[Transcribed page contents]
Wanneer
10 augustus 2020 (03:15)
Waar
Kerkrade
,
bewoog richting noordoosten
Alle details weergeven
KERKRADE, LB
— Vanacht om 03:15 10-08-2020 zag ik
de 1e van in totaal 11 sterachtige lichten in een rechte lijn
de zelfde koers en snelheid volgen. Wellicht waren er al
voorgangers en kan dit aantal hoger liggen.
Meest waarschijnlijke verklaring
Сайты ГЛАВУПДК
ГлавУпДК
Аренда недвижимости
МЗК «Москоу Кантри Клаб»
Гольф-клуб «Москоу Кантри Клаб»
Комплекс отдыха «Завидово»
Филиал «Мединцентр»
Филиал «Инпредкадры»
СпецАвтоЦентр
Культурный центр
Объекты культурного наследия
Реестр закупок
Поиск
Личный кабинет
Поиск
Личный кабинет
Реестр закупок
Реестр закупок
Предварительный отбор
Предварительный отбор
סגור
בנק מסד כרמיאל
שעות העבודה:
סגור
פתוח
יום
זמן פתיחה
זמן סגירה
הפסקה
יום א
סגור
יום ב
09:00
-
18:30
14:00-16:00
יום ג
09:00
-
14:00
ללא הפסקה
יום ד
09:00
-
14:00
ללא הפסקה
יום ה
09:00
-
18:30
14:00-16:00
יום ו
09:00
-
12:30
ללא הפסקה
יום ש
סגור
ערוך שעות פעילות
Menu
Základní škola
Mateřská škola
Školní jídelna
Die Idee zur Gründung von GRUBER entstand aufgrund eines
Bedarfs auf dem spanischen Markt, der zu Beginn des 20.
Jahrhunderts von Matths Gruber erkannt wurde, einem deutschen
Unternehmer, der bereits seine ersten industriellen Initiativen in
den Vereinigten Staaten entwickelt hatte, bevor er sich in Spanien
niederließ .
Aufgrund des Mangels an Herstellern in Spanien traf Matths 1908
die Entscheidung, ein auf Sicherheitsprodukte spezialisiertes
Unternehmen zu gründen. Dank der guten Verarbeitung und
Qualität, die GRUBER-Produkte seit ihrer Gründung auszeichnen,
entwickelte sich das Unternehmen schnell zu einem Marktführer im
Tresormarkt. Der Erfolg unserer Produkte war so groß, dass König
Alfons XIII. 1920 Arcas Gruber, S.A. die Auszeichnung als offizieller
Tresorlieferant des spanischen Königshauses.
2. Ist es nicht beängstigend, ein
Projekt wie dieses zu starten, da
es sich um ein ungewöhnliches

■ WORK TO COMPLETE ■
The records need to be reproduced in their entirety, word for word.

■ SOLVED EXERCISE ■
Wanneer
10 augustus 2020 (03:15)
Waar
Kerkrade
,
bewoog richting noordoosten
Alle details weergeven
KERKRADE, LB
— Vanacht om 03:15 10-08-2020 zag ik
de 1e van in totaal 11 sterachtige lichten in een rechte lijn
de zelfde koers en snelheid volgen. Wellicht waren er al
voorgangers en kan dit aantal hoger liggen.
Meest waarschijnlijke verklaring
Сайты ГЛАВУПДК
ГлавУпДК
Аренда недвижимости
МЗК «Москоу Кантри Клаб»
Гольф-клуб «Москоу Кантри Клаб»
Комплекс отдыха «Завидово»
Филиал «Мединцентр»
Филиал «Инпредкадры»
СпецАвтоЦентр
Культурный центр
Объекты культурного наследия
Реестр закупок
Поиск
Личный кабинет
Поиск
Личный кабинет
Реестр закупок
Реестр закупок
Предварительный отбор
Предварительный отбор
סגור
בנק מסד כרמיאל
שעות העבודה:
סגור
פתוח
יום
זמן פתיחה
זמן סגירה
הפסקה
יום א
סגור
יום ב
09:00
-
18:30
14:00-16:00
יום ג
09:00
-
14:00
ללא הפסקה
יום ד
09:00
-
14:00
ללא הפסקה
יום ה
09:00
-
18:30
14:00-16:00
יום ו
09:00
-
12:30
ללא הפסקה
יום ש
סגור
ערוך שעות פעילות
Menu
Základní škola
Mateřská škola
Školní jídelna
Die Idee zur Gründung von GRUBER entstand aufgrund eines
Bedarfs auf dem spanischen Markt, der zu Beginn des 20.
Jahrhunderts von Matths Gruber erkannt wurde, einem deutschen
Unternehmer, der bereits seine ersten industriellen Initiativen in
den Vereinigten Staaten entwickelt hatte, bevor er sich in Spanien
niederließ .
Aufgrund des Mangels an Herstellern in Spanien traf Matths 1908
die Entscheidung, ein auf Sicherheitsprodukte spezialisiertes
Unternehmen zu gründen. Dank der guten Verarbeitung und
Qualität, die GRUBER-Produkte seit ihrer Gründung auszeichnen,
entwickelte sich das Unternehmen schnell zu einem Marktführer im
Tresormarkt. Der Erfolg unserer Produkte war so groß, dass König
Alfons XIII. 1920 Arcas Gruber, S.A. die Auszeichnung als offizieller
Tresorlieferant des spanischen Königshauses.
2. Ist es nicht beängstigend, ein
Projekt wie dieses zu starten, da
es sich um ein ungewöhnliches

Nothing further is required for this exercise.